Bu haberler yayıldıktan sonra cılız da olsa bazı menfi tepkiler de aldık. Mesela bazı kardeşlerimiz biraz da özgüvenlerinin fazla olmasından dolayı “BM’ye de ne oluyor” gibisinden “biz varken onlar da kim oluyor” edasıyla, “Risale-i Nurun BM’ye ihtiyacı yok” gibi tepkiler de olmadı değil. Hatta daha ileri gidenler de oldu. Her meselede olduğu gibi bunda da komplo teorisi üretenler oldu. Ama dediğim gibi bunlar çok cılız tepkilerdi. Özellikle Nur Talebelerinden gelen tepkilerin kahir ekseriyeti çok müspetti, gözyaşları ile ağlayarak karşıladılar.
Bu konuda bildiğiniz somut bir çalışma var mı?
Öncelikle şunu ifade edeyim ki, Nur Talebeleri önce şok geçirdiler. Kısa bir dönem kendilerine gelemediler. “Ne oluyoruz” diye… Ama daha sonra şunu diyorlar “biz ne yapabiliriz, bu konuda ne tür çalışmalar yapabiliriz” diye soruyorlar. Biz de biraz önce verdiğimiz bilgileri kendilerine veriyoruz. Öncelikle o tür STK’ları kurmaları ve birlikte müracaat etmeleri gerektiğini kendilerine söylüyoruz.
Güzel gelişmeler oluyor. En azıdan ciddi bir hareketlenme var.
Diyelim ki, 2015 yılına kadar bu eksiklikler giderildi ve müracaat edildi, arksından gerçekten kabul gördü ve 2015 Bediüzzaman Yılı ilan edildi. Ondan sonra neler yapılıyor. Yani BM bu konuda ne gibi faaliyetler de bulunuyor?
Biliyorsunuz bunun bir örneği daha önce yaşandı. 2007 Mevlana Yılı ilan edilmişti. Ne yapılıyor?
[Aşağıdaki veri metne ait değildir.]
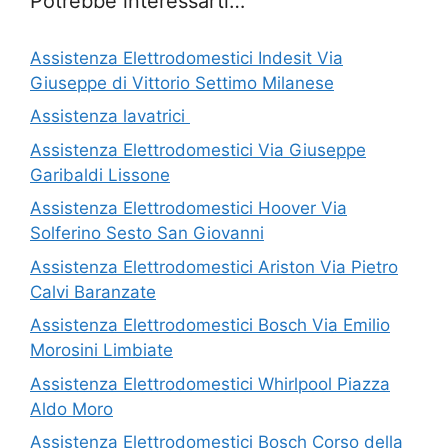
Potrebbe interessarti…
Assistenza Elettrodomestici Indesit Via
Giuseppe di Vittorio Settimo Milanese
Assistenza lavatrici
Assistenza Elettrodomestici Via Giuseppe
Garibaldi Lissone
Assistenza Elettrodomestici Hoover Via
Solferino Sesto San Giovanni
Assistenza Elettrodomestici Ariston Via Pietro
Calvi Baranzate
Assistenza Elettrodomestici Bosch Via Emilio
Morosini Limbiate
Assistenza Elettrodomestici Whirlpool Piazza
Aldo Moro
Assistenza Elettrodomestici Bosch Corso della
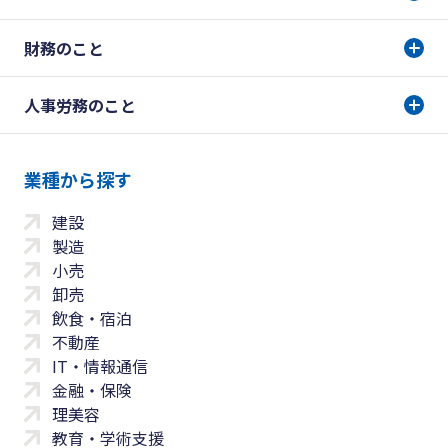
財務のこと
人事労務のこと
業種から探す
建設
製造
小売
卸売
飲食・宿泊
不動産
IT・情報通信
金融・保険
理美容
教育・学術支援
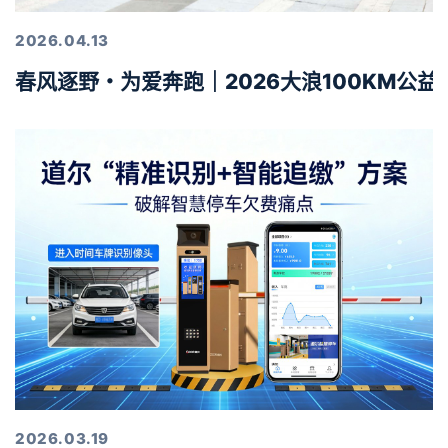
2026.04.13
春风逐野・为爱奔跑｜2026大浪100KM公
2026.03.19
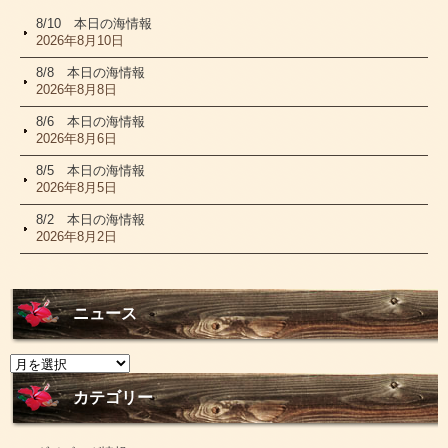
8/10 本日の海情報
2026年8月10日
8/8 本日の海情報
2026年8月8日
8/6 本日の海情報
2026年8月6日
8/5 本日の海情報
2026年8月5日
8/2 本日の海情報
2026年8月2日
ニュース
ニ
ュ
ー
カテゴリー
ス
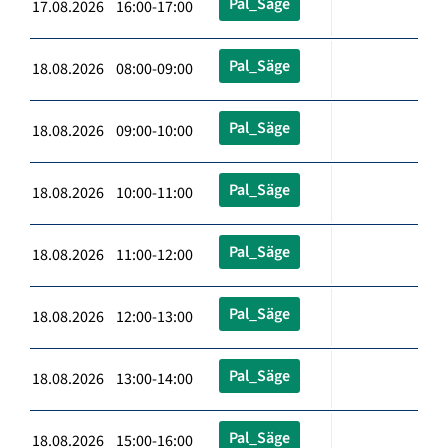
Pal_Säge
17.08.2026 16:00-17:00
Pal_Säge
18.08.2026 08:00-09:00
Pal_Säge
18.08.2026 09:00-10:00
Pal_Säge
18.08.2026 10:00-11:00
Pal_Säge
18.08.2026 11:00-12:00
Pal_Säge
18.08.2026 12:00-13:00
Pal_Säge
18.08.2026 13:00-14:00
Pal_Säge
18.08.2026 15:00-16:00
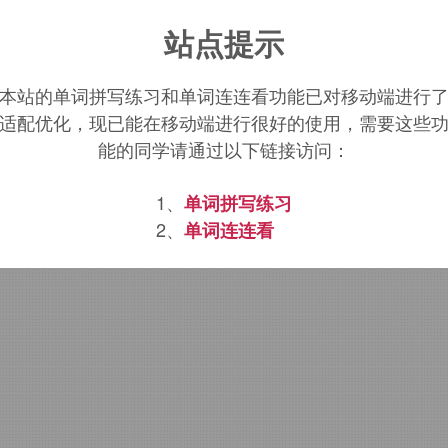
lytunnel
词源，
polytunnel
含义。
站点提示
本站的单词拼写练习和单词连连看功能已对移动端进行
适配优化，现已能在移动端进行很好的使用，需要这些
能的同学请通过以下链接访问：
1、
单词拼写练习
2、
单词连连看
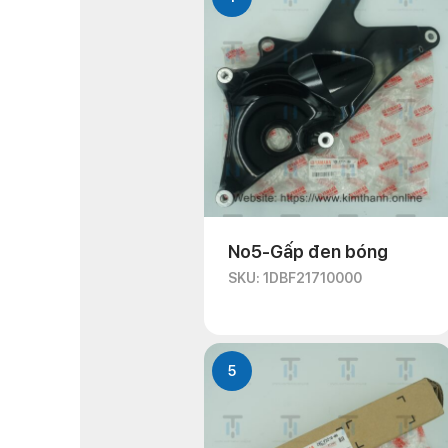
No5-Gấp đen bóng
SKU: 1DBF21710000
5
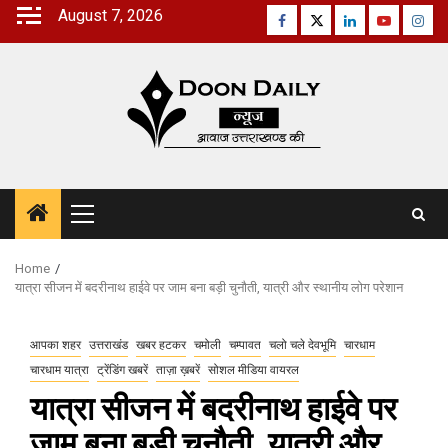
Skip
August 7, 2026
Facebook
Twitter
Linkedin
Youtube
Inst
to
content
Primary
Menu
Home
यात्रा सीजन में बदरीनाथ हाईवे पर जाम बना बड़ी चुनौती, यात्री और स्थानीय लोग परेशान
आपका शहर
उत्तराखंड
खबर हटकर
चमोली
चम्पावत
चलो चले देवभूमि
चारधाम
चारधाम यात्रा
ट्रेंडिंग खबरें
ताज़ा ख़बरें
सोशल मीडिया वायरल
यात्रा सीजन में बदरीनाथ हाईवे पर
जाम बना बड़ी चुनौती, यात्री और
Öncelikle o zatın tüm eserleri, varsa var zaten yoksa bütün dünya dillerine tercüme ediliyor. Ve tercüme edilen bu eserlerin tanıtım CD’leri hazırlanarak tanıtımı yapılıyor. Yani bir yıl boyunca onunla ilgili her platformda tanıtımı yapılıyor. Onun insanlığa ettiği hizmetler anlatılıyor vs.
Filipinler’den geldikten sonra sanırım bir Suudi Arabistan ziyaretiniz oldu. Umre ziyareti. Biraz da Suudi seyahatinizden bahseder misiniz? Mekke’de Risale-i Nur medresesi yapılıyordu ne aşamada?
Oraya gittiğimizde şunu müşahede ettik. Suudi’deki kardeşlerimiz de bu haberi okumuşlardı. Onlar da ilk duyduklarında bir yarı şok geçirmişlerdi. Ama daha sonra onlar da bu meseleye hak veriyorlardı. “Bediüzzaman gibi bir bahr-i umman zatın tanıtımını yapsa yapsa ancak BM gibi bir kuruluş yapabilir” diyorlardı. “Demek ki, biz Nur Talebeleri bu tanıtım meselesinde zayıf kaldık, cılız kaldık ki, Rabbimiz bunu böyle bir yolla tanıtacak” diye de kanaatlerini bildiriyorlardı.
Mekke deki Risale-i Nur dershanesi tamamlanma aşamasına geldi. Bir aya kadar açılışını yapacağız. Üç katlı bir bina, çok da güzel bir bina… Cennet-ül Muallanın yanında, Medine’de zaten daha önce yapılmıştı. Oradaki de dört katlı bir bina. Ayrıca Taif’te var. Riyad’da var. Buralarda dershaneler var. Ve Risale-i Nur hizmetleri devam ediyor.
Arabistan’da hizmetler iki koldan yürüyor. Biri Arapların kendi aralarında yaptığı dersler var, bir de Türklerin kendi aralarında yaptığı dersler var. Bir de karışık dersler var. Bizim Arap kardeşlerimiz de gelip Türkçe okunan dersi zevkle dinliyorlar.